In order that the district court may perform its function, it must be able to determine whether the commission adopted the correct legal principles, and whether the evidence before the commission met the standard of substantiality to withstand a reversal by the district court. As we said in United States v. Leavell & Ponder, Inc., 5 Cir., 286 F.2d 398, at page 406, “The figure arrived at by the commissioners would much better have been supported by subsidiary findings of fact. * * * Without adequate subsidiary findings it is impossible for this Court to test the correctness of the elements of which it is the product or the sum.”

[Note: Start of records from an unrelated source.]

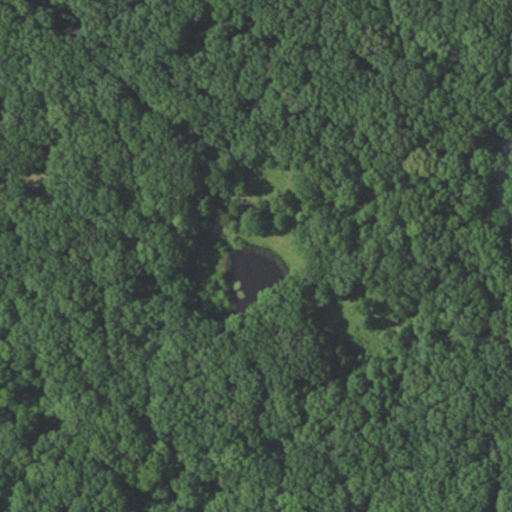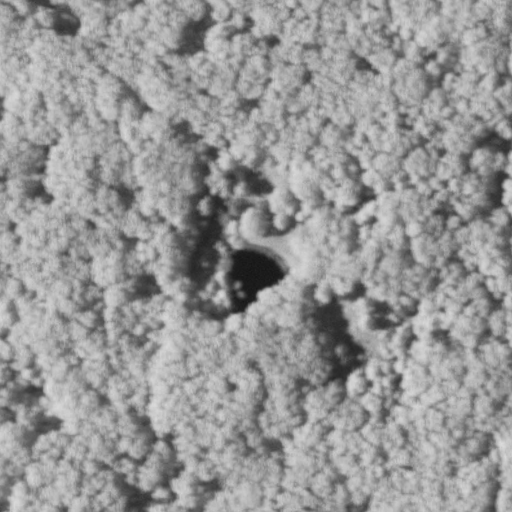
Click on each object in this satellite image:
road: (491, 115)
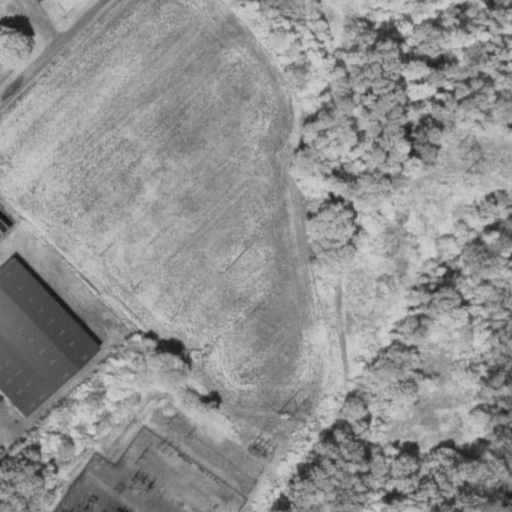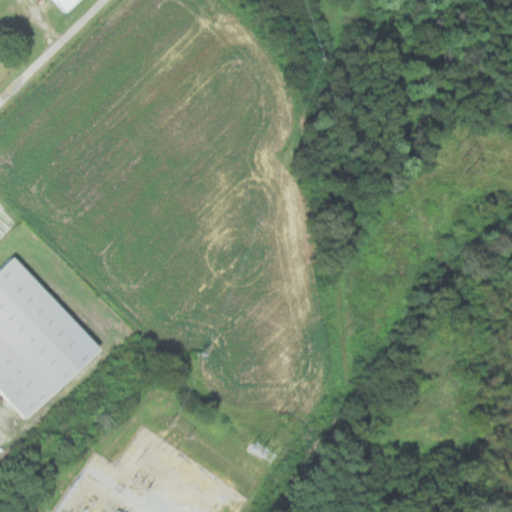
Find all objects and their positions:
building: (61, 4)
road: (52, 50)
power tower: (463, 157)
building: (31, 338)
building: (35, 341)
power tower: (255, 465)
power substation: (149, 483)
power tower: (223, 508)
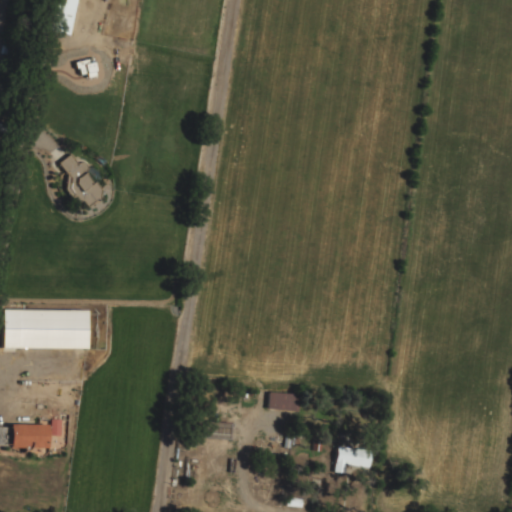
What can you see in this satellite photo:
road: (2, 15)
building: (60, 15)
building: (62, 16)
building: (77, 179)
building: (78, 181)
crop: (291, 238)
road: (194, 255)
building: (43, 328)
building: (43, 328)
building: (278, 400)
building: (281, 400)
building: (214, 429)
building: (27, 435)
building: (27, 435)
building: (349, 457)
building: (350, 457)
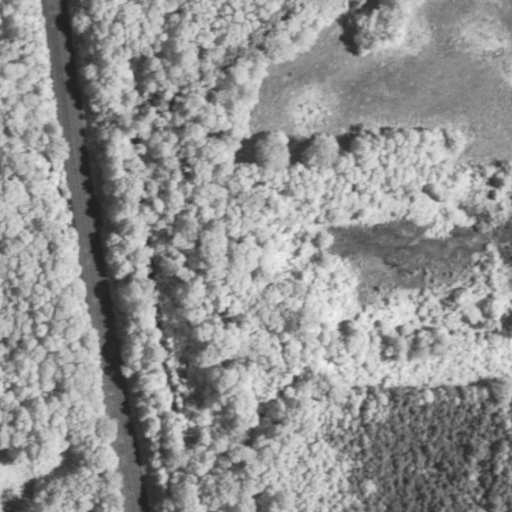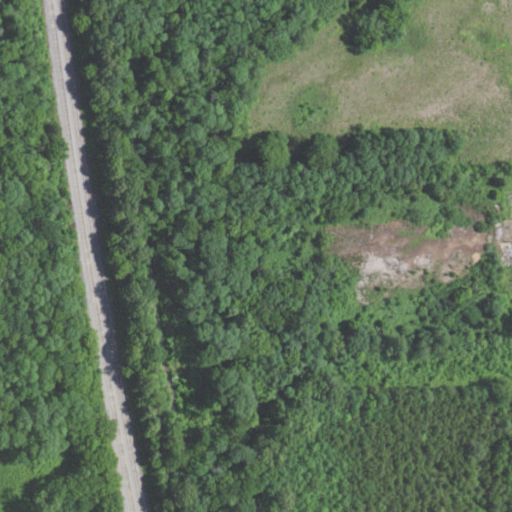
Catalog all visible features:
railway: (87, 256)
railway: (95, 256)
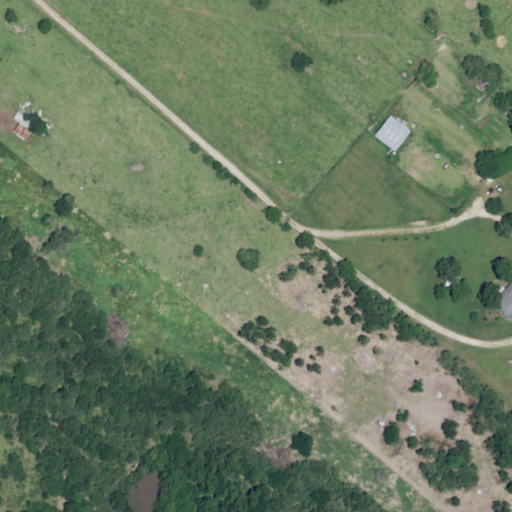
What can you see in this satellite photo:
building: (394, 133)
road: (387, 298)
building: (505, 302)
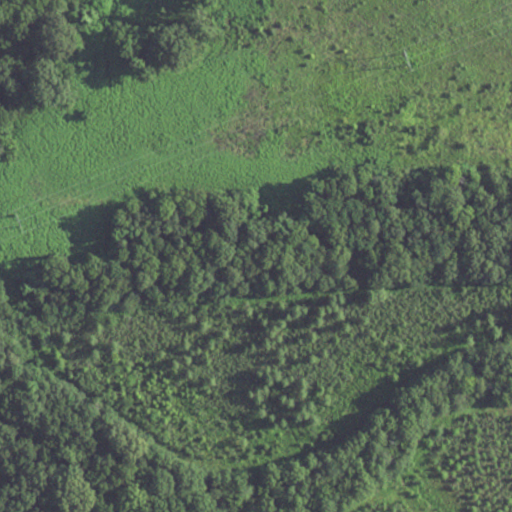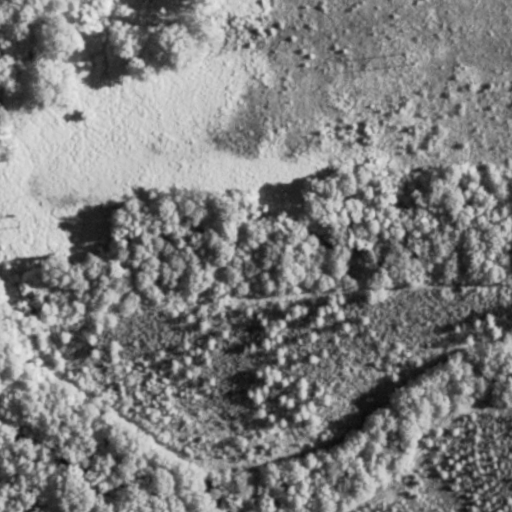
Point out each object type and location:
power tower: (401, 60)
road: (409, 205)
power tower: (19, 218)
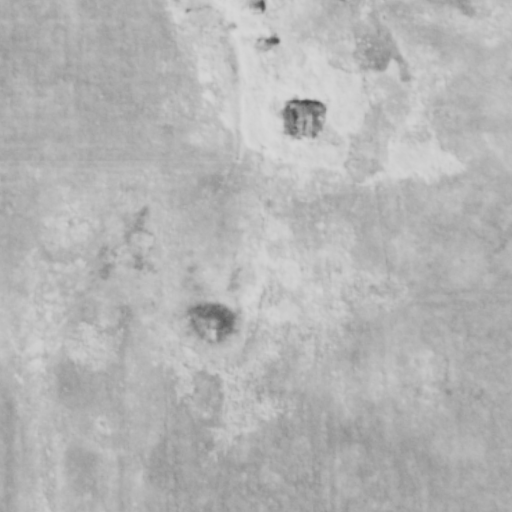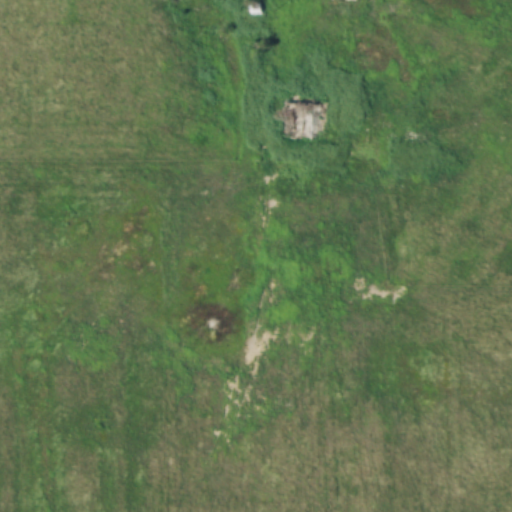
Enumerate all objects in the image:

Furthermore, while we do not even suggest the need for long findings or long reports merely for the sake of length, there is much to be said for the view that commissioners like trial judges may be expected to give more careful consideration to the subsidiary facts and the legal *780principles involved if they are required to be stated in the report. The language of the opinion of the Court of Appeals for the Second Circuit, in United States v. Forness, 2 Cir., 125 F.2d 928, at page 942 is here apposite:

“It is sometimes said that the requirement that the trial judge file findings of fact is for the convenience of the upper courts. While it does serve that end, it has a far more important purpose — that of evoking care on the part of the trial judge in ascertaining the facts. For, as every judge knows, to set down in precise words the facts as he finds them is the best way to avoid carelessness in the discharge of that duty: Often a strong impression that, on the basis of the evidence, the facts are thus-and-so gives way when it comes to expressing that impression on paper.”

In order that the commissioners’ reports may meet the standards here prescribed, the judgments are reversed and the cases are remanded to the trial court for resubmission.